• **TASK INPUTS**
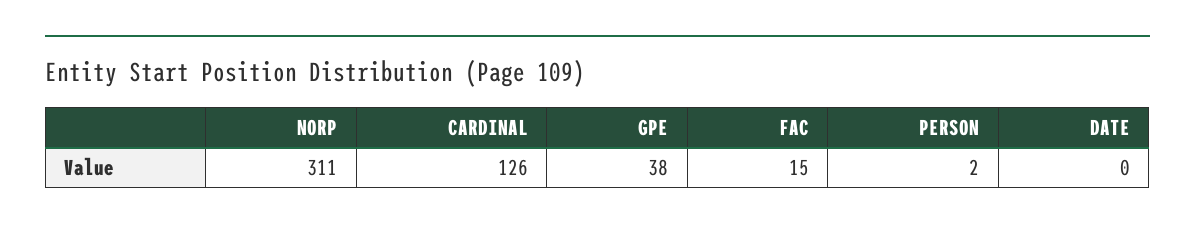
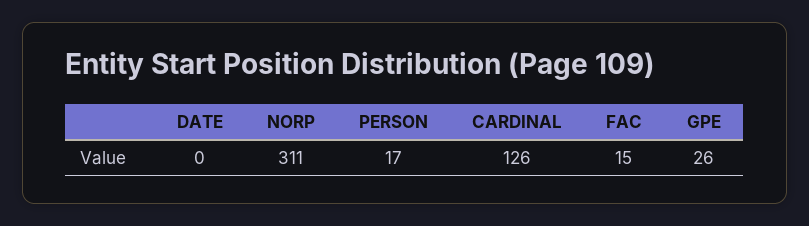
GPE: 38 -> 26
PERSON: 2 -> 17

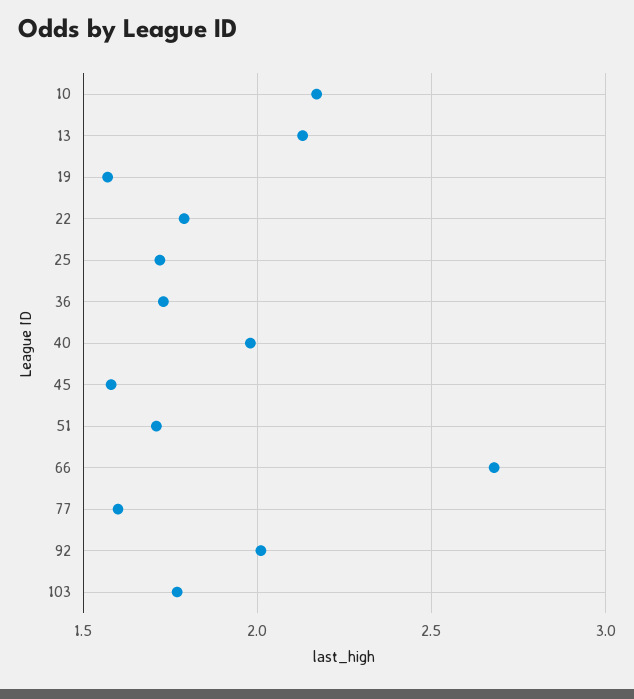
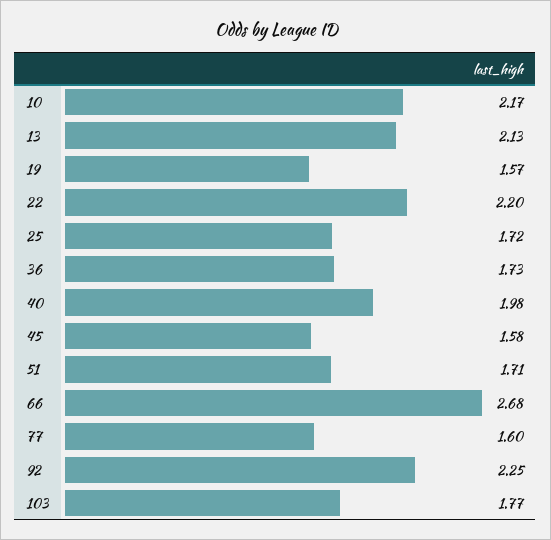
22: 1.8 -> 2.2
92: 2 -> 2.25

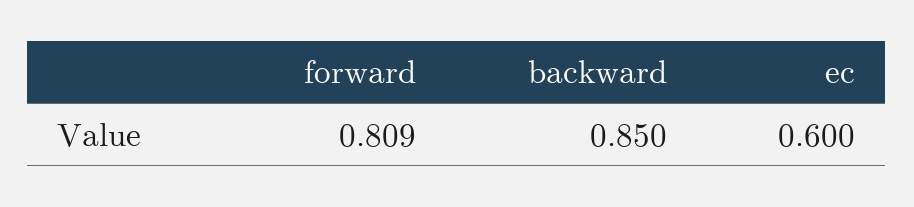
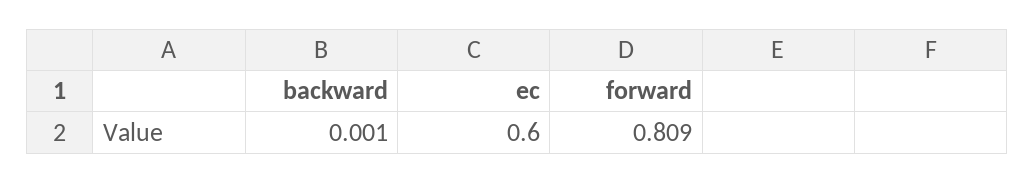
backward: 0.85 -> 0.001

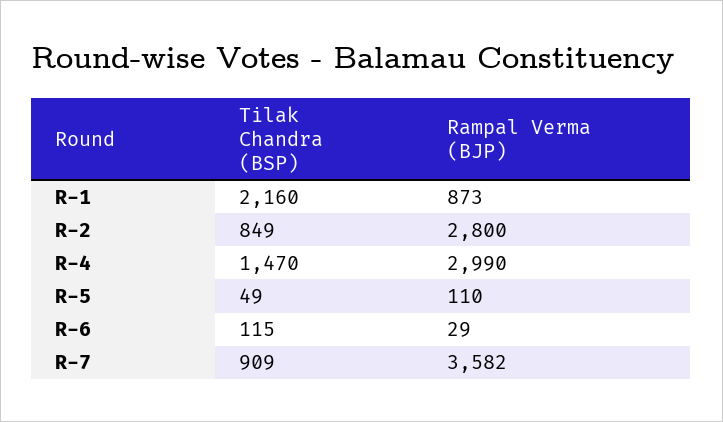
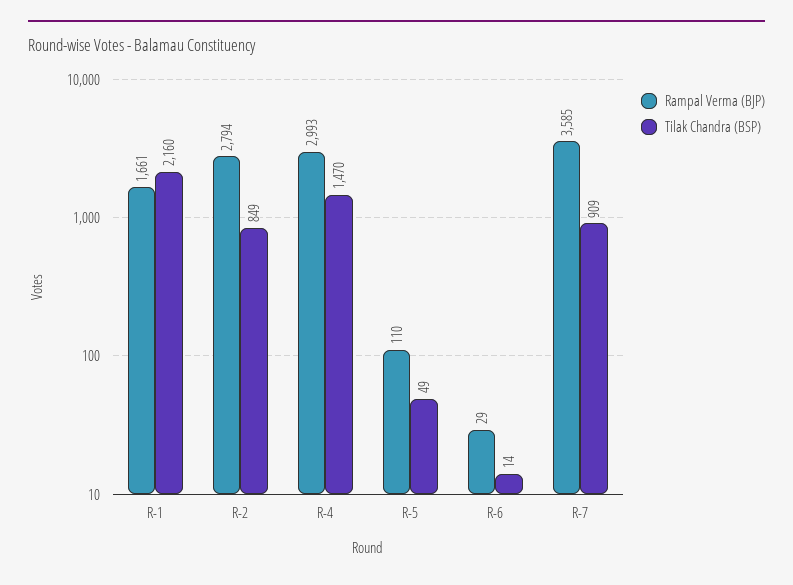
Rampal Verma (BJP), R-1: 873 -> 1661
Rampal Verma (BJP), R-2: 2800 -> 2794
Rampal Verma (BJP), R-4: 2990 -> 2993
Tilak Chandra (BSP), R-6: 115 -> 14
Rampal Verma (BJP), R-7: 3582 -> 3585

• **WORK ITEM**
The finished copy should match the data above word for word and contain no pictures.

• **RESULT FOR THIS EXERCISE**
GPE: 38 -> 26
PERSON: 2 -> 17

22: 1.8 -> 2.2
92: 2 -> 2.25

backward: 0.85 -> 0.001

Rampal Verma (BJP), R-1: 873 -> 1661
Rampal Verma (BJP), R-2: 2800 -> 2794
Rampal Verma (BJP), R-4: 2990 -> 2993
Tilak Chandra (BSP), R-6: 115 -> 14
Rampal Verma (BJP), R-7: 3582 -> 3585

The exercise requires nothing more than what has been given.